Consegna 1 -> Cambia "carabinieri" in "vigili" nel passo del brano sulla spesa al supermercato compreso tra "Quando ho finito" e "mi mandano via.", estremi inclusi, e riporta il passo modificato.

Brano di partenza ->
__________

Dopo 4 settimane di arresti domiciliari hai finito anche il burro e ti rendi conto che è ormai necessario andare a fare la spesa.
Il frigo è così vuoto che potresti usarlo come barometro e in cantina non è più nemmeno rimasto l’odore dei salami che pendevano dalla volta. Il vino, poi, è come evaporato.
La prima cosa che provi a fare è ordinarla online.
I siti erano talmente intasati che dopo un po’ mi appariva direttamente la scritta STOCA**O.
All’inizio pensavo che fosse il nome della ditta che fa le consegne, poi ho capito: devo uscire!.
Mi comincio a preparare alle 10 per uscire a mezzogiorno.
Quando ho finito la vestizione sembro un incrocio tra Top Gun e uno stagnaro di Chernobyl. Orgoglioso e teso come un Sergente dei Marines che sta per andare a conquistare il Vietnam armato solo di una BIC coi cartoccetti a sputo, guardo la mia famiglia, cantiamo l’inno, ci abbracciamo piangendo e poi dico severo: “Vado all’ora di pranzo, così trovo meno gente”.
Al supermercato, ad aspettarmi, il raduno nazionale dei furbi.
Nel frattempo m’hanno pure fermato i carabinieri:
– Buongiorno, dove va?
Io li guardo. Ho i guanti, la mascherina, la tuta ermetica e 50 buste del Conad: ’ndo cavolo sto andando secondo te? A fare una rapina alla banca del seme?
Capiscono, e mi mandano via.
Arrivo al supermercato, scendo e me sento come Armstrong quando è sbarcato sulla luna.
Prendo il carrello, guardo la fila: praticamente una puntata qualsiasi di “Malattie Imbarazzanti”. Sembrava di essere ai provini per le comparse di Star Wars.
M’avvio a piedi per arrivare alla fine della fila.
Nel tragitto guardo stupito sta mostra di mascherine: da quelle normali a quelle professionali, passando per quelle fatte a punto croce e un paio di maschere antigas della guerra del Golfo. Qualcuno aveva pure foderato gli assorbenti con la carta forno.

__________

Consegna 2 -> Trasforma in una tabella Markdown le righe dei record comprese tra l'inizio dei record e la riga che contiene "genus: Verbascum", inclusa, saltando le righe vuote. Usa due colonne: "Num", con il numero progressivo della riga, e "Riga", con il suo testo.

Dati del compito ->

__________

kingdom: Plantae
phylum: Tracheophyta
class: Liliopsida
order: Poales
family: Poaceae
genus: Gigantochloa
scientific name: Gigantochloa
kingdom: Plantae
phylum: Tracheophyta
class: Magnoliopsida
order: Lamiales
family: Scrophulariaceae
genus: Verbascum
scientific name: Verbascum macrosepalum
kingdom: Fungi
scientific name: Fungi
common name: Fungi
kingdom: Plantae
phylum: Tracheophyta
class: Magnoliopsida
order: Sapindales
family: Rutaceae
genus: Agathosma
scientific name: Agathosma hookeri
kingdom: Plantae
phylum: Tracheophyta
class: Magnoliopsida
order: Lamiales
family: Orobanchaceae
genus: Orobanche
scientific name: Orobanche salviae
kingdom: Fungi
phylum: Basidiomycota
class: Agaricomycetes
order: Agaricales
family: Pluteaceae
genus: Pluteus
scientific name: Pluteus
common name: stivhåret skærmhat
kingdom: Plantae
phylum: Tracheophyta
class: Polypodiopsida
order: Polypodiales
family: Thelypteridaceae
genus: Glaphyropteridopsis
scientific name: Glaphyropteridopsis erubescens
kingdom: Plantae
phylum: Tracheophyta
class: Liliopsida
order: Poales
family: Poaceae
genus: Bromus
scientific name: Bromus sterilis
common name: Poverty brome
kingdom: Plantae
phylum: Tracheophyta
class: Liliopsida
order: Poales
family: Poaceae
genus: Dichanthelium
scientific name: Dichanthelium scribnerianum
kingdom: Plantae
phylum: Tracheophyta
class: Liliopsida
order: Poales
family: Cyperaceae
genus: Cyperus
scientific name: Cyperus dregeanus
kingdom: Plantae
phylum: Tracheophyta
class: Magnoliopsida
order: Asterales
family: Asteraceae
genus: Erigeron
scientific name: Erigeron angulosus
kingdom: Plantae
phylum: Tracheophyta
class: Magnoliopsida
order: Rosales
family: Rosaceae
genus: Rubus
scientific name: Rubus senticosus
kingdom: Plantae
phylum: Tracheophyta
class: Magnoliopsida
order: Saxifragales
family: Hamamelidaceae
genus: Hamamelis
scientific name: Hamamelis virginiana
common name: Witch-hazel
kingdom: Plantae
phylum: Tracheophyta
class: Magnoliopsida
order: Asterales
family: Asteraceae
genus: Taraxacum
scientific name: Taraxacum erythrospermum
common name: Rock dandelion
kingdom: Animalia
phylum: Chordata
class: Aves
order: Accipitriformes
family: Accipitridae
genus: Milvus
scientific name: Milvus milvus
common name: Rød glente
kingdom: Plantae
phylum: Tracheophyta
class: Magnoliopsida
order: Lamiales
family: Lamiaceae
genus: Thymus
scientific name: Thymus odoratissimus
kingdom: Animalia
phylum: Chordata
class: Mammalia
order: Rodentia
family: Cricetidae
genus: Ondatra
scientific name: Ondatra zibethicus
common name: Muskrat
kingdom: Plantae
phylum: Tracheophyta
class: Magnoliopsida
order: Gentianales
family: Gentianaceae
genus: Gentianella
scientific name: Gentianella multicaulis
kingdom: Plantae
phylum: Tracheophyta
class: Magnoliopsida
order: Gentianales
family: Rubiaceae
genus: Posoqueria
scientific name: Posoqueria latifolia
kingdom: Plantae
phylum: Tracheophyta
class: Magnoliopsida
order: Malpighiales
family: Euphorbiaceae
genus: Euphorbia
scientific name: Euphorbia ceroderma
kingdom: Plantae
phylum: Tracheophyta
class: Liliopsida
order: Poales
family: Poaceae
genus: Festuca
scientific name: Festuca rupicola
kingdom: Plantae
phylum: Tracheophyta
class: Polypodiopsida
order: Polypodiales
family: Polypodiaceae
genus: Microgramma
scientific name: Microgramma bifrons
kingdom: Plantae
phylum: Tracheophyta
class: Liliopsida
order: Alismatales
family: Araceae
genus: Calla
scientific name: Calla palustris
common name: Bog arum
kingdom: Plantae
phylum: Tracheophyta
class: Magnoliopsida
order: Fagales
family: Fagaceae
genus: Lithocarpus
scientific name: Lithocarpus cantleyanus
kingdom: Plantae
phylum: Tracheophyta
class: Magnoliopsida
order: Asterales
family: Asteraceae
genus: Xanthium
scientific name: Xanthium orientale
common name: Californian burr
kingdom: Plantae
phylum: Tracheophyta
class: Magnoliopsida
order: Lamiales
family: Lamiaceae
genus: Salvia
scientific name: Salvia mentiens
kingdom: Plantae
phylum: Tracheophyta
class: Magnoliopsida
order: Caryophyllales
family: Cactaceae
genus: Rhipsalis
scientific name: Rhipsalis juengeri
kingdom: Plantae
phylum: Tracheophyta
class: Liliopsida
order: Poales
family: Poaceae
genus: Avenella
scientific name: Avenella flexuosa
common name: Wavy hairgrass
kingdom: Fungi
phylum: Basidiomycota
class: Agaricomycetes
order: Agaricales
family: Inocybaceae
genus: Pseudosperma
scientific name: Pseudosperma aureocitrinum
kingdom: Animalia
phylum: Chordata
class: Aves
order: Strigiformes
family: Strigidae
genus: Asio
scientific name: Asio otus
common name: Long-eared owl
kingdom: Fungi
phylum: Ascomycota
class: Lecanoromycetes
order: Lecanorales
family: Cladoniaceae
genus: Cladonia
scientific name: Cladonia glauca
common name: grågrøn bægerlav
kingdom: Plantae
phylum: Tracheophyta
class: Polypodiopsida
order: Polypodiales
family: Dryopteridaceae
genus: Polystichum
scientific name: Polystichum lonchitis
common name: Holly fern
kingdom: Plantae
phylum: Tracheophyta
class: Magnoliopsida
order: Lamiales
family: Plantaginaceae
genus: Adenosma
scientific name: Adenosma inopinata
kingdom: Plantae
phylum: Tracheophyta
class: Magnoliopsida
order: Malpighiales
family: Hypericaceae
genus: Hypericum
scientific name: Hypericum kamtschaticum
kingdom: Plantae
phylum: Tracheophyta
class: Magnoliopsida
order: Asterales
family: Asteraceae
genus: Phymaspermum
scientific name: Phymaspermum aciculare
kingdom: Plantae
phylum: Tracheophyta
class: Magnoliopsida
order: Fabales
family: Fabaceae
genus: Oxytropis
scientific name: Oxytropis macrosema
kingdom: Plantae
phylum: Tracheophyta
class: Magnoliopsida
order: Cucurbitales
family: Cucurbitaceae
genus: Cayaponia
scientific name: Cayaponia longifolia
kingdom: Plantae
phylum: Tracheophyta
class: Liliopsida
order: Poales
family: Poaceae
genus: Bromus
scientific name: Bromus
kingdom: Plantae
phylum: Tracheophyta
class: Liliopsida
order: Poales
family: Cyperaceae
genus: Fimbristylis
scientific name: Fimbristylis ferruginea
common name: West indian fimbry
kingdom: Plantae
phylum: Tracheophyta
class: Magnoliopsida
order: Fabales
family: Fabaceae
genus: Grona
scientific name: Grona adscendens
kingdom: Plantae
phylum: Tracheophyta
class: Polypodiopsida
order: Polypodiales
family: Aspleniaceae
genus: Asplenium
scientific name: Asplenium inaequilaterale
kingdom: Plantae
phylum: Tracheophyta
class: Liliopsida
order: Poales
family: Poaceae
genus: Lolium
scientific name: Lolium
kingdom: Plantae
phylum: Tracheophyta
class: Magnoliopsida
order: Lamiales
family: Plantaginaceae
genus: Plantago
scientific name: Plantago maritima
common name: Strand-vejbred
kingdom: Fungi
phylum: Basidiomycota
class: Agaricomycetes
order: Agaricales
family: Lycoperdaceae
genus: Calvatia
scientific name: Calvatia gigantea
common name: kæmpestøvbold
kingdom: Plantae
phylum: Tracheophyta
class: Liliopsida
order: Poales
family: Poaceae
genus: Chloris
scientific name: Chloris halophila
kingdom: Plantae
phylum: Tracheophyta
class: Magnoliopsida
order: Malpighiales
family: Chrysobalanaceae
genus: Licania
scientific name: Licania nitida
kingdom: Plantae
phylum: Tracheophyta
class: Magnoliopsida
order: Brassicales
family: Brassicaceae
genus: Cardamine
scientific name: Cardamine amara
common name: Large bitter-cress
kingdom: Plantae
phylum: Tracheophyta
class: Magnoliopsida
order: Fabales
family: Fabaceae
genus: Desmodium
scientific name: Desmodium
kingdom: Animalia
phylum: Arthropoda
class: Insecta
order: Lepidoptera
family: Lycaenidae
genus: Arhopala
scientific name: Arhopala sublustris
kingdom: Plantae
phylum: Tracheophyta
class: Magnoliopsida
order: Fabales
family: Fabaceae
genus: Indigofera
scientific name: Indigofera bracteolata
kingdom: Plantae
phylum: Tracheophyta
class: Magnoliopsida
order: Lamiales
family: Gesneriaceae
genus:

__________

Soluzione scritta 1 ->
Quando ho finito la vestizione sembro un incrocio tra Top Gun e uno stagnaro di Chernobyl. Orgoglioso e teso come un Sergente dei Marines che sta per andare a conquistare il Vietnam armato solo di una BIC coi cartoccetti a sputo, guardo la mia famiglia, cantiamo l’inno, ci abbracciamo piangendo e poi dico severo: “Vado all’ora di pranzo, così trovo meno gente”.
Al supermercato, ad aspettarmi, il raduno nazionale dei furbi.
Nel frattempo m’hanno pure fermato i vigili:
– Buongiorno, dove va?
Io li guardo. Ho i guanti, la mascherina, la tuta ermetica e 50 buste del Conad: ’ndo cavolo sto andando secondo te? A fare una rapina alla banca del seme?
Capiscono, e mi mandano via.

Soluzione scritta 2 ->
| Num | Riga |
|---|---|
| 1 | kingdom: Plantae |
| 2 | phylum: Tracheophyta |
| 3 | class: Liliopsida |
| 4 | order: Poales |
| 5 | family: Poaceae |
| 6 | genus: Gigantochloa |
| 7 | scientific name: Gigantochloa |
| 8 | kingdom: Plantae |
| 9 | phylum: Tracheophyta |
| 10 | class: Magnoliopsida |
| 11 | order: Lamiales |
| 12 | family: Scrophulariaceae |
| 13 | genus: Verbascum |